Where does time go? I swear I have ideas for blog posts and intend to write them, but then the day gets away from me and before I know it, it’s 8:30 and all I want to do is sleep off my Indian food coma.
I realise I talk a lot about female characters: how they’re awesome but can be deeply problematic. I am, of course, rather committed to girls because, well, I am one and I like to see others of my sex be awesome! But then I look back at my list of favourite characters and see that the list is heavily skewed towards women and wondered why. Am I sexist? Am I inherently prejudiced against male characters?
And then I saw it. It’s not as though I don’t love male characters; I do. It’s that I really, really, really can’t stand Romantic Male Leads. I’ve talked about what makes female characters work; now let’s talk about what makes male characters work. Or fail. And I see a lot of fail when it comes to Romantic Male Leads.
Romantic Male Leads have the unenviable job of Being Attractive. I don’t necessarily mean physically good-looking (although he is usually that), I mean Attractive to his Romantic Partner, and by extension Attractive to the reader.
It’s hard being an Idealized Love Interest. You have to please as much of the audience as you can. Sometimes this makes you pile on the Ideal Attributes to the extent that the actual person underneath becomes completely obscured from view.
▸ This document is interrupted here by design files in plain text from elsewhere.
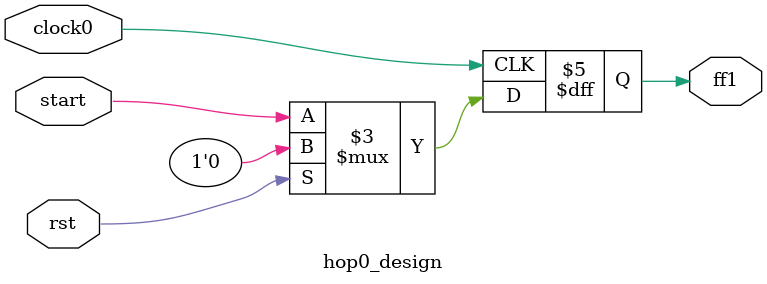
<source format=v>
module hop0_design(

   		input 	clock0,
		input 	rst,
		input 	start,
   		output 	ff1
		
		);

   	reg ff1;


  	always @( posedge clock0)
   	begin
   		if( rst )
       			ff1 <= 0;
		else
			ff1<= start;
	end

endmodule

</source>
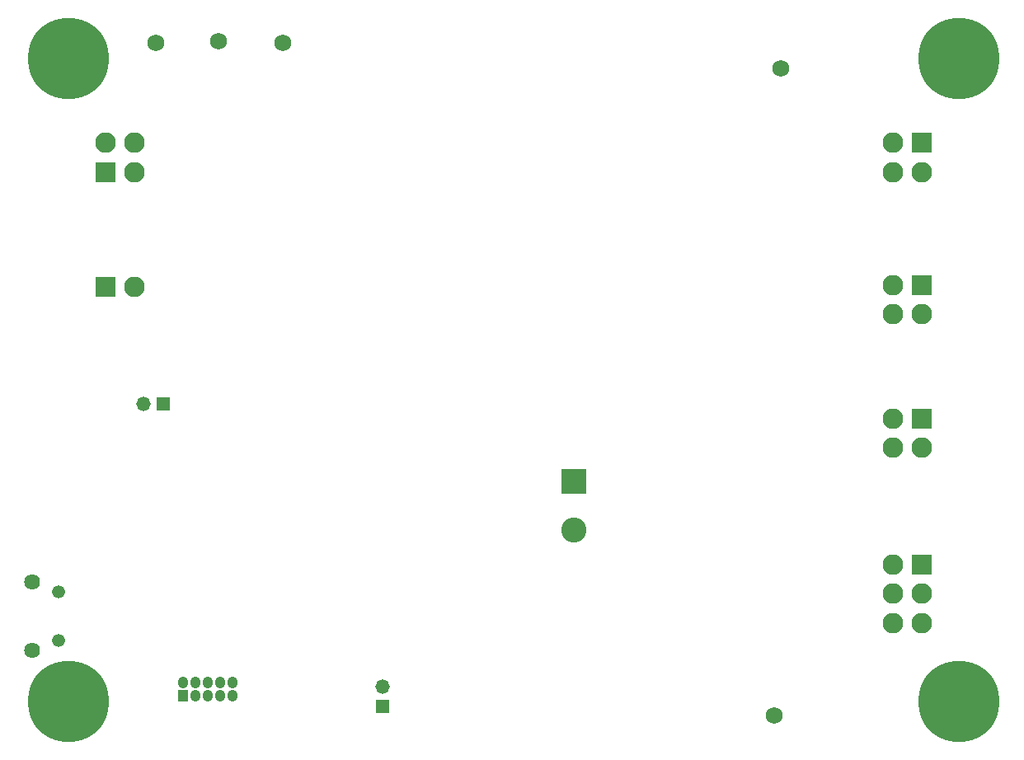
<source format=gbs>
*
*
G04 PADS VX.1.1 Build Number: 678707 generated Gerber (RS-274-X) file*
G04 PC Version=2.1*
*
%IN "pCO2SensorBoard1_4_3.pc"*%
*
%MOIN*%
*
%FSLAX35Y35*%
*
*
*
*
G04 PC Standard Apertures*
*
*
G04 Thermal Relief Aperture macro.*
%AMTER*
1,1,$1,0,0*
1,0,$1-$2,0,0*
21,0,$3,$4,0,0,45*
21,0,$3,$4,0,0,135*
%
*
*
G04 Annular Aperture macro.*
%AMANN*
1,1,$1,0,0*
1,0,$2,0,0*
%
*
*
G04 Odd Aperture macro.*
%AMODD*
1,1,$1,0,0*
1,0,$1-0.005,0,0*
%
*
*
G04 PC Custom Aperture Macros*
*
*
*
*
*
*
G04 PC Aperture Table*
*
%ADD087C,0.001*%
%ADD332R,0.083X0.083*%
%ADD333C,0.083*%
%ADD336C,0.05221*%
%ADD337C,0.06402*%
%ADD341R,0.058X0.058*%
%ADD342O,0.058X0.058*%
%ADD343R,0.0428X0.04828*%
%ADD344O,0.0428X0.04828*%
%ADD368C,0.10143*%
%ADD369R,0.10143X0.10143*%
%ADD425C,0.068*%
%ADD502C,0.328*%
*
*
*
*
G04 PC Circuitry*
G04 Layer Name pCO2SensorBoard1_4_3.pc - circuitry*
%LPD*%
*
*
G04 PC Custom Flashes*
G04 Layer Name pCO2SensorBoard1_4_3.pc - flashes*
%LPD*%
*
*
G04 PC Circuitry*
G04 Layer Name pCO2SensorBoard1_4_3.pc - circuitry*
%LPD*%
*
G54D87*
G54D332*
G01X465000Y234400D03*
X135000Y334100D03*
Y287500D03*
X465000Y288400D03*
Y345900D03*
Y175300D03*
G54D333*
X453200Y234400D03*
X465000Y222600D03*
X453200D03*
X146800Y334100D03*
X135000Y345900D03*
X146800D03*
Y287500D03*
X453200Y288400D03*
X465000Y276600D03*
X453200D03*
Y345900D03*
X465000Y334100D03*
X453200D03*
Y175300D03*
X465000Y163500D03*
X453200D03*
X465000Y151700D03*
X453200D03*
G54D336*
X116030Y164243D03*
Y144557D03*
G54D337*
X105400Y140620D03*
Y168180D03*
G54D341*
X158400Y240200D03*
X247000Y118000D03*
G54D342*
X150500Y240200D03*
X247000Y125900D03*
G54D343*
X166500Y122250D03*
G54D344*
Y127750D03*
X171500Y122250D03*
Y127750D03*
X176500Y122250D03*
Y127750D03*
X181500Y122250D03*
Y127750D03*
X186500Y122250D03*
Y127750D03*
G54D368*
X324500Y189157D03*
G54D369*
Y208843D03*
G54D425*
X408126Y375913D03*
X180600Y387000D03*
X155200Y386400D03*
X405400Y114400D03*
X206600Y386200D03*
G54D502*
X120000Y380000D03*
X480000D03*
Y120000D03*
X120000D03*
X0Y0D02*
M02*

</source>
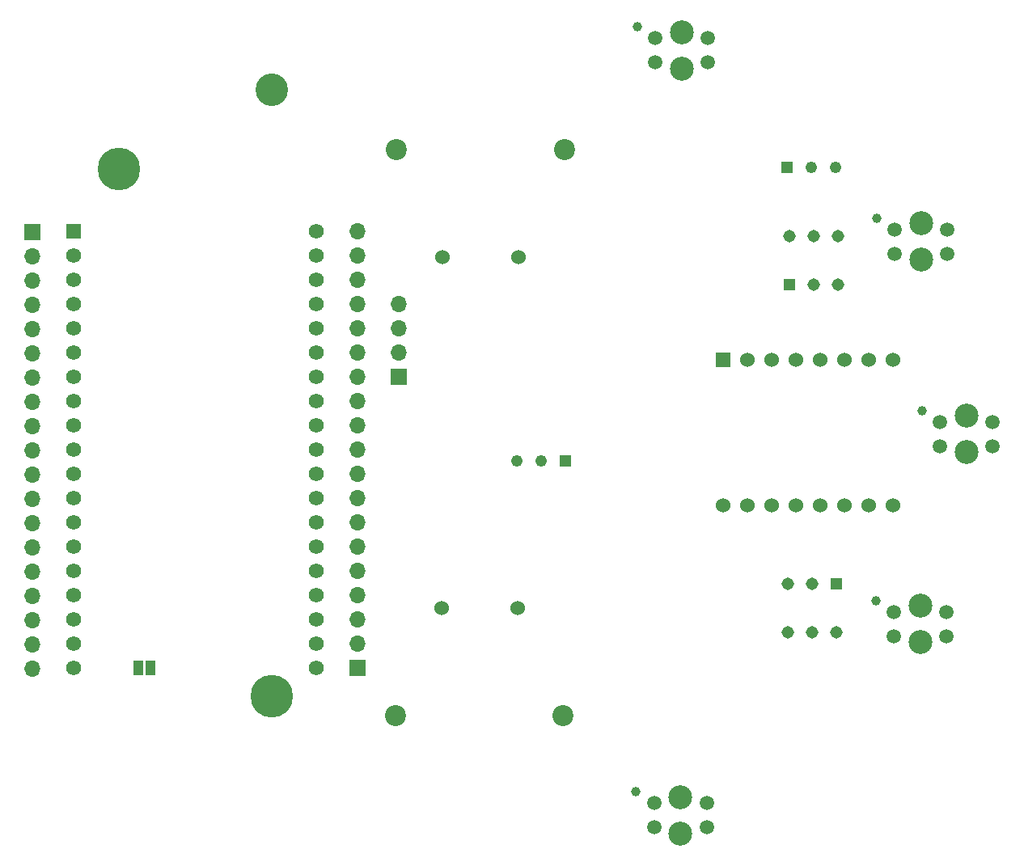
<source format=gbs>
%TF.GenerationSoftware,KiCad,Pcbnew,5.1.10-88a1d61d58~90~ubuntu20.04.1*%
%TF.CreationDate,2021-11-17T23:21:55+05:30*%
%TF.ProjectId,Meshmerize,4d657368-6d65-4726-997a-652e6b696361,rev?*%
%TF.SameCoordinates,Original*%
%TF.FileFunction,Soldermask,Bot*%
%TF.FilePolarity,Negative*%
%FSLAX46Y46*%
G04 Gerber Fmt 4.6, Leading zero omitted, Abs format (unit mm)*
G04 Created by KiCad (PCBNEW 5.1.10-88a1d61d58~90~ubuntu20.04.1) date 2021-11-17 23:21:55*
%MOMM*%
%LPD*%
G01*
G04 APERTURE LIST*
%ADD10R,1.000000X1.500000*%
%ADD11C,1.218000*%
%ADD12R,1.218000X1.218000*%
%ADD13C,1.560000*%
%ADD14R,1.560000X1.560000*%
%ADD15R,1.308000X1.308000*%
%ADD16C,1.308000*%
%ADD17C,1.524000*%
%ADD18C,2.500000*%
%ADD19C,1.000000*%
%ADD20C,1.500000*%
%ADD21R,1.524000X1.524000*%
%ADD22C,3.406000*%
%ADD23C,4.466000*%
%ADD24C,2.200000*%
%ADD25O,1.700000X1.700000*%
%ADD26R,1.700000X1.700000*%
G04 APERTURE END LIST*
D10*
%TO.C,JP1*%
X116575600Y-116039900D03*
X115275600Y-116039900D03*
%TD*%
D11*
%TO.C,RV2*%
X188239400Y-63601600D03*
X185699400Y-63601600D03*
D12*
X183159400Y-63601600D03*
%TD*%
D13*
%TO.C,U2*%
X133893560Y-116028400D03*
X133893560Y-113488400D03*
X133893560Y-110948400D03*
X133893560Y-108408400D03*
X133893560Y-105868400D03*
X133893560Y-103328400D03*
X133893560Y-100788400D03*
X133893560Y-98248400D03*
X133893560Y-95708400D03*
X133893560Y-93168400D03*
X133893560Y-90628400D03*
X133893560Y-88088400D03*
X133893560Y-85548400D03*
X133893560Y-83008400D03*
X133893560Y-80468400D03*
X133893560Y-77928400D03*
X133893560Y-75388400D03*
X133893560Y-72848400D03*
X133893560Y-70308400D03*
X108493560Y-113488400D03*
X108493560Y-110948400D03*
X108493560Y-108408400D03*
X108493560Y-105868400D03*
X108493560Y-103328400D03*
X108493560Y-100788400D03*
X108493560Y-98248400D03*
X108493560Y-95708400D03*
X108493560Y-93168400D03*
X108493560Y-90628400D03*
X108493560Y-88088400D03*
X108493560Y-85548400D03*
X108493560Y-83008400D03*
X108493560Y-80468400D03*
X108493560Y-77928400D03*
X108493560Y-75388400D03*
X108493560Y-116028400D03*
X108493560Y-72848400D03*
D14*
X108493560Y-70308400D03*
%TD*%
D15*
%TO.C,S2*%
X188328300Y-107226100D03*
D16*
X185788300Y-107226100D03*
X183248300Y-107226100D03*
X188328300Y-112306100D03*
X185788300Y-112306100D03*
X183248300Y-112306100D03*
%TD*%
D17*
%TO.C,M2*%
X154997920Y-109791220D03*
X146997920Y-109791220D03*
%TD*%
D18*
%TO.C,U8*%
X172011340Y-133372940D03*
X172011340Y-129572940D03*
D19*
X167361340Y-129022940D03*
D20*
X174761340Y-130202940D03*
X174761340Y-132742940D03*
X169261340Y-130202940D03*
X169261340Y-132742940D03*
%TD*%
D21*
%TO.C,TB1*%
X176469900Y-83810780D03*
D17*
X179009900Y-83810780D03*
X181549900Y-83810780D03*
X184089900Y-83810780D03*
X186629900Y-83810780D03*
X189169900Y-83810780D03*
X191709900Y-83810780D03*
X194249900Y-83810780D03*
X194249900Y-99050780D03*
X191709900Y-99050780D03*
X189169900Y-99050780D03*
X186629900Y-99050780D03*
X184089900Y-99050780D03*
X181549900Y-99050780D03*
X179009900Y-99050780D03*
X176469900Y-99050780D03*
%TD*%
%TO.C,M1*%
X155096980Y-72997340D03*
X147096980Y-72997340D03*
%TD*%
D22*
%TO.C,BT2*%
X129219100Y-55500780D03*
D23*
X113219100Y-63830780D03*
X129219100Y-119030780D03*
%TD*%
D15*
%TO.C,S1*%
X183413400Y-75907900D03*
D16*
X185953400Y-75907900D03*
X188493400Y-75907900D03*
X183413400Y-70827900D03*
X185953400Y-70827900D03*
X188493400Y-70827900D03*
%TD*%
D18*
%TO.C,U4*%
X197221700Y-73315580D03*
X197221700Y-69515580D03*
D19*
X192571700Y-68965580D03*
D20*
X199971700Y-70145580D03*
X199971700Y-72685580D03*
X194471700Y-70145580D03*
X194471700Y-72685580D03*
%TD*%
%TO.C,U3*%
X169408660Y-52644040D03*
X169408660Y-50104040D03*
X174908660Y-52644040D03*
X174908660Y-50104040D03*
D19*
X167508660Y-48924040D03*
D18*
X172158660Y-49474040D03*
X172158660Y-53274040D03*
%TD*%
D20*
%TO.C,U6*%
X199207940Y-92834460D03*
X199207940Y-90294460D03*
X204707940Y-92834460D03*
X204707940Y-90294460D03*
D19*
X197307940Y-89114460D03*
D18*
X201957940Y-89664460D03*
X201957940Y-93464460D03*
%TD*%
D20*
%TO.C,U7*%
X194370100Y-112715980D03*
X194370100Y-110175980D03*
X199870100Y-112715980D03*
X199870100Y-110175980D03*
D19*
X192470100Y-108995980D03*
D18*
X197120100Y-109545980D03*
X197120100Y-113345980D03*
%TD*%
D11*
%TO.C,RV1*%
X154889200Y-94399100D03*
X157429200Y-94399100D03*
D12*
X159969200Y-94399100D03*
%TD*%
D24*
%TO.C,H1*%
X159740600Y-121031000D03*
%TD*%
%TO.C,H2*%
X142240000Y-121031000D03*
%TD*%
%TO.C,H3*%
X142328900Y-61772800D03*
%TD*%
%TO.C,H4*%
X159867600Y-61772800D03*
%TD*%
D25*
%TO.C,J1*%
X104203500Y-116154200D03*
X104203500Y-113614200D03*
X104203500Y-111074200D03*
X104203500Y-108534200D03*
X104203500Y-105994200D03*
X104203500Y-103454200D03*
X104203500Y-100914200D03*
X104203500Y-98374200D03*
X104203500Y-95834200D03*
X104203500Y-93294200D03*
X104203500Y-90754200D03*
X104203500Y-88214200D03*
X104203500Y-85674200D03*
X104203500Y-83134200D03*
X104203500Y-80594200D03*
X104203500Y-78054200D03*
X104203500Y-75514200D03*
X104203500Y-72974200D03*
D26*
X104203500Y-70434200D03*
%TD*%
%TO.C,J2*%
X138264900Y-116014500D03*
D25*
X138264900Y-113474500D03*
X138264900Y-110934500D03*
X138264900Y-108394500D03*
X138264900Y-105854500D03*
X138264900Y-103314500D03*
X138264900Y-100774500D03*
X138264900Y-98234500D03*
X138264900Y-95694500D03*
X138264900Y-93154500D03*
X138264900Y-90614500D03*
X138264900Y-88074500D03*
X138264900Y-85534500D03*
X138264900Y-82994500D03*
X138264900Y-80454500D03*
X138264900Y-77914500D03*
X138264900Y-75374500D03*
X138264900Y-72834500D03*
X138264900Y-70294500D03*
%TD*%
D26*
%TO.C,J3*%
X142544800Y-85572600D03*
D25*
X142544800Y-83032600D03*
X142544800Y-80492600D03*
X142544800Y-77952600D03*
%TD*%
M02*

</source>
This can have the problem of making the Idealized Love Interest as bland as…bland things. (I don’t know…boiled potatoes? Buttered bread? English cooking?) Some readers like this; it allows them to project whatever fantasy onto the character. (This problem exists for Idealized Love Interests of both genders but seems to be especially common in male characters.)
The other direction male Idealized Love Interests can go is Flawed. I don’t mean flawed, I mean Flawed. I am all for imperfect characters; after all, humans are imperfect creatures. But I start to get suspicious when a character is flawed for the sake of being flawed. He’s tortured for some unfathomable reason. He wangsts all over the place (and how he wangsts!). I’m not sure what it is about whining that reads as “vulnerable”, but it’s not sexy.
It’s easier for me to like a male character when he’s the protagonist rather than the Love Interest because he doesn’t have the same expectations to live up to, but depending on how he’s written, he can be problematic in other ways. The most common and obvious problem is that he…doesn’t always sound like a boy. This is usually made the most clear in dual-voiced narratives, where a girl and then a boy offer their viewpoints on the story. Well and good, but if I can’t tell the difference between the girl narrator and the boy narrator, then I have a problem.
This isn’t too say that I think men and women, boys and girls, and all the other genders in-between ought to be cliché and stereotypical. I believe in the innate humanity that connects us all. It’s just that I still believe there is a difference in the way males and females interact with and perceive the world. This is a very fine line to walk and it’s hard to articulate what makes something work and what doesn’t because everyone is different. Nevertheless, I hate it when male narrators don’t ring true.
All this tends to stack the deck against me finding favourite male characters, even in my favourite books. Some people have once suggested it was because I mostly read novels written by women that I don’t find any male characters to love. That’s appallingly sexist. Also, I read plenty of books by male authors and let me tell you, the odds of me finding a favourite male character is pretty rare, regardless of which gender is writing.
But in the interest of fairness, I have compiled a list of favourite male characters.
- George Cooper from THE SONG OF THE LIONESS quartet by Tamora Pierce
- Tiny Cooper from WILL GRAYSON, WILL GRAYSON by John Green and David Levithan
- Eugenides from the ATTOLIA books by Megan Whalen Turner
Two of them were written by women and one was written by two men. One is a love interest, one is gay (and AWESOME), and one is a protagonist. They’re all pretty varied, but I think what makes them stand out is that they are HUMAN–imperfect, funny, tragic, deluded, etc. It’s their three-dimensionality I love, because they seem like real people who could step off the page, and more than that, they seem like people I want to know and be friends with. (There are plenty of three-dimensional male characters out there, but I don’t necessarily want to be friends with many of them.)
So that’s all there is to it. Write a three-dimensional character, male or female, and odds are I will like him or her and find him or her “strong”.
Easier said than done, of course, but nonetheless, it’s still true.
What are some of your favourite male characters and why?